## Task brief:
Reproduce nothing beyond the line containing "LADY UMAÑA BAQUERO". From the first line of the data below down to it, copy each line exactly, without the pictures.

Stored data entries
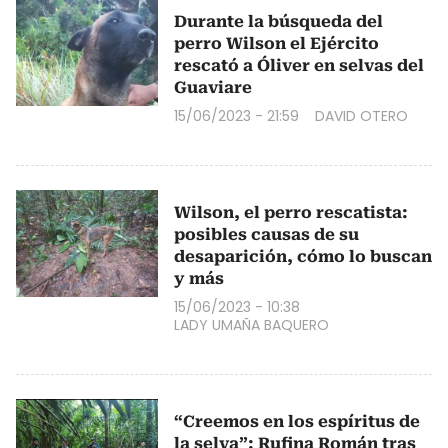
Durante la búsqueda del
perro Wilson el Ejército
rescató a Óliver en selvas del
Guaviare
15/06/2023 - 21:59
DAVID OTERO
Wilson, el perro rescatista:
posibles causas de su
desaparición, cómo lo buscan
y más
15/06/2023 - 10:38
LADY UMAÑA BAQUERO
“Creemos en los espíritus de
la selva”: Rufina Román tras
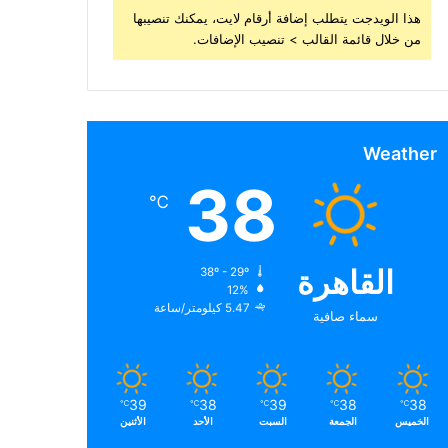
هذا الويدجت يتطلب إضافة أرقام لايت، يمكنك تنصيبها
من خلال قائمة القالب > تنصيب الإضافات.
Weather
38
℃
القاهرة
38º - 29º
12%
5.47 كيلومتر/ساعة
سماء صافية
39
38
39
38
38
℃
℃
℃
℃
℃
الخميس
الجمعة
السبت
الأحد
الأثنين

## Reply to the exercise:
Durante la búsqueda del
perro Wilson el Ejército
rescató a Óliver en selvas del
Guaviare
15/06/2023 - 21:59
DAVID OTERO
Wilson, el perro rescatista:
posibles causas de su
desaparición, cómo lo buscan
y más
15/06/2023 - 10:38
LADY UMAÑA BAQUERO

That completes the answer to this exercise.